• _WHAT IS NEEDED_
For each line below, check for the word "dans", then state how many lines contain it, with no other output.

== DATA EXCERPTS

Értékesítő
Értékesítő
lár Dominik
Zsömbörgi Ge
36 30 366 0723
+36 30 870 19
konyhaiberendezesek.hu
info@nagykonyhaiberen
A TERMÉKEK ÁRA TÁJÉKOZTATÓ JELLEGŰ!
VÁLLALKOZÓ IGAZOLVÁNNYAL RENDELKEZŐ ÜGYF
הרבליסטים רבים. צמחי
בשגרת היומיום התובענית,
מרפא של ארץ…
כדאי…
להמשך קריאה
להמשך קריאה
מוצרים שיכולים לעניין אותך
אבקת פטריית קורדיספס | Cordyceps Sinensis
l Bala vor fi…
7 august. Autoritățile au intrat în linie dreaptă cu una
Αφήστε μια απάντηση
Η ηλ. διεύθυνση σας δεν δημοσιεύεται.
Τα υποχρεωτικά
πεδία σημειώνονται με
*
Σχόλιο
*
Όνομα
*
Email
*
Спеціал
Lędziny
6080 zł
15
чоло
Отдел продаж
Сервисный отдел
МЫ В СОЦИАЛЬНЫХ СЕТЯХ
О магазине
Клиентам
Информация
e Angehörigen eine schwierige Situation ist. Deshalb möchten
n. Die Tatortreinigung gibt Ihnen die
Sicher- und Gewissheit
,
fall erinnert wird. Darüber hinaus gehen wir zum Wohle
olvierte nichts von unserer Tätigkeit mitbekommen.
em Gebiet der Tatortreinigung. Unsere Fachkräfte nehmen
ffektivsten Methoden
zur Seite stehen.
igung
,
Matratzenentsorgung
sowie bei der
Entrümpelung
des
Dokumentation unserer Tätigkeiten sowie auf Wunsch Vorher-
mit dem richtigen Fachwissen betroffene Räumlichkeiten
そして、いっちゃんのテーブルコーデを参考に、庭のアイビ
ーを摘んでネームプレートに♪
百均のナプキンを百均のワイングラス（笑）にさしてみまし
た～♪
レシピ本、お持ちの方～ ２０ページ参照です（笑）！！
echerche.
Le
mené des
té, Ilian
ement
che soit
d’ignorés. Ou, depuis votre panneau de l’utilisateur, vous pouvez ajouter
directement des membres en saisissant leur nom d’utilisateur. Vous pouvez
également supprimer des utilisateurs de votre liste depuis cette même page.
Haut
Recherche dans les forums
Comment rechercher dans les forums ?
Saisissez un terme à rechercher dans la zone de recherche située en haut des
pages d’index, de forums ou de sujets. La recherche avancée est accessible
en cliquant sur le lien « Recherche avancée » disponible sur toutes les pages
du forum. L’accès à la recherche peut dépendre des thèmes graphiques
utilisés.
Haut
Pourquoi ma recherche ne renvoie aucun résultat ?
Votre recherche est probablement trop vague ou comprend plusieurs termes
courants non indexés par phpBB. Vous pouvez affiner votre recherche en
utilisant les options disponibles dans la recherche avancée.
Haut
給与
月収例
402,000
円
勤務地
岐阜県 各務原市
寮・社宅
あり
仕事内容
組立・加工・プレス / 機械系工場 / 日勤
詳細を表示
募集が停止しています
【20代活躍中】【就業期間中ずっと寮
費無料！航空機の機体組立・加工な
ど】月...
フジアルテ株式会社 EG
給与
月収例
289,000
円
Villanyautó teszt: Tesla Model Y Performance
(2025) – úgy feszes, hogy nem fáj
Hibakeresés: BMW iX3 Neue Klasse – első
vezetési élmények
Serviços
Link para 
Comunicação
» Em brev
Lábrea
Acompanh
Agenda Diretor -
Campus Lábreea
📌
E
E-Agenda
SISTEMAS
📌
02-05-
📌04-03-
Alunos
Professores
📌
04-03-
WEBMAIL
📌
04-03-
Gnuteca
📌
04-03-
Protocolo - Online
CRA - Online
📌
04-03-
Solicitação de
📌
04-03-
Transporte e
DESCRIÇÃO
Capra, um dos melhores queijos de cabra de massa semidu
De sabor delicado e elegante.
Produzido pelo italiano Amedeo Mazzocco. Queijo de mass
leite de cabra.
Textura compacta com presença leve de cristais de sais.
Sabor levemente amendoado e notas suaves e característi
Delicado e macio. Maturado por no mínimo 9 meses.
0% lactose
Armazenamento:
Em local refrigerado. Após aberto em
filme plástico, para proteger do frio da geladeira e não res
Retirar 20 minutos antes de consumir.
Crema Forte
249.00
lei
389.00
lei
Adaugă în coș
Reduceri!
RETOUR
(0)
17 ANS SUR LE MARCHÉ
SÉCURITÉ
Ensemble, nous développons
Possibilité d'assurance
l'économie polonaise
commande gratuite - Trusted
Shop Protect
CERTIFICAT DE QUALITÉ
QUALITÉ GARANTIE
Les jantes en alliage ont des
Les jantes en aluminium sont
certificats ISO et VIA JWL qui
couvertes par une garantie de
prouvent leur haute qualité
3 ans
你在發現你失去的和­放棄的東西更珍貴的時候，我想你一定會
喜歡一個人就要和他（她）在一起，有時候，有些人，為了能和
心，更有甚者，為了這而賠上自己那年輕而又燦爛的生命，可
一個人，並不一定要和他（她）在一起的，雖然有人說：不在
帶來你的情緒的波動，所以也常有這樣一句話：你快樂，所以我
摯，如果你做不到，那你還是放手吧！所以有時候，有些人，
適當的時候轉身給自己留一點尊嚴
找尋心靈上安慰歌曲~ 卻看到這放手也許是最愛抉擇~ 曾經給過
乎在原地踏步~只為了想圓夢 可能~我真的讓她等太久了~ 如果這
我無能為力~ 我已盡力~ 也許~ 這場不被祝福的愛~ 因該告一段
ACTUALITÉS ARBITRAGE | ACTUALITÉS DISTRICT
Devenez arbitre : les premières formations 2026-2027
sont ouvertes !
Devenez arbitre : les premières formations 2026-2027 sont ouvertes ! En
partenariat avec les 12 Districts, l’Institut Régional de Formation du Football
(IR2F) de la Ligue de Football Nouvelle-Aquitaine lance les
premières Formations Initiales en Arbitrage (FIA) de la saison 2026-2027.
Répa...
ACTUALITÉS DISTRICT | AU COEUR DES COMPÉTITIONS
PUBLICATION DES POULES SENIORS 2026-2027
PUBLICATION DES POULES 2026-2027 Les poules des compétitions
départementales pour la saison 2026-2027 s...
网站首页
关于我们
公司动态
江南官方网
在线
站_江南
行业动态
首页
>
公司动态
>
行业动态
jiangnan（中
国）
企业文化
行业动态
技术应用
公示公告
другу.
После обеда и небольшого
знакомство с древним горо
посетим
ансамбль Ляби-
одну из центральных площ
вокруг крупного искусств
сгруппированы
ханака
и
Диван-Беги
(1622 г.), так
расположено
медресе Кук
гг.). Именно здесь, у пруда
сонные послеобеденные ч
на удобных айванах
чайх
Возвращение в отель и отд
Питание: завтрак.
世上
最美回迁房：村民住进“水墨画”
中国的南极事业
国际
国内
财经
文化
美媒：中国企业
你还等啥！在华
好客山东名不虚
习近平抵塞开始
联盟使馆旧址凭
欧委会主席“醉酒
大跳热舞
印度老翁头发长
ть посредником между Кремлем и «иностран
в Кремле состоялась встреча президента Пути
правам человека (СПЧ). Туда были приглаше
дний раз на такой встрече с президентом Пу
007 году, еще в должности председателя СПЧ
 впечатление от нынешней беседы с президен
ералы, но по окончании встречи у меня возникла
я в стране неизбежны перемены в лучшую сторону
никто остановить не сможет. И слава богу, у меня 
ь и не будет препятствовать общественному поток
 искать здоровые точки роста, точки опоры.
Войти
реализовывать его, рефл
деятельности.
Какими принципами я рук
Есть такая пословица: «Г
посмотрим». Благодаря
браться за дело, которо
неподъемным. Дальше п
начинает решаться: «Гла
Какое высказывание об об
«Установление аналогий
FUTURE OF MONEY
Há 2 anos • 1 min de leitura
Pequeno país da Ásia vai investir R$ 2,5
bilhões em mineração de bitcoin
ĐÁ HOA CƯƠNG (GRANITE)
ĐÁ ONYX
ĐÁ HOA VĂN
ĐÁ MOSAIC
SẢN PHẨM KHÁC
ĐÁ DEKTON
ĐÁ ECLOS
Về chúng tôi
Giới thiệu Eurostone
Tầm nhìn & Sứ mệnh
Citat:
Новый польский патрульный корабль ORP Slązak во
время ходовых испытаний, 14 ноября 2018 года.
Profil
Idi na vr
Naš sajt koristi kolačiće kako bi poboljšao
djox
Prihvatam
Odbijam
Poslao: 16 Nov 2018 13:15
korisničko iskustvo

====

• _YOUR RESPONSE_
4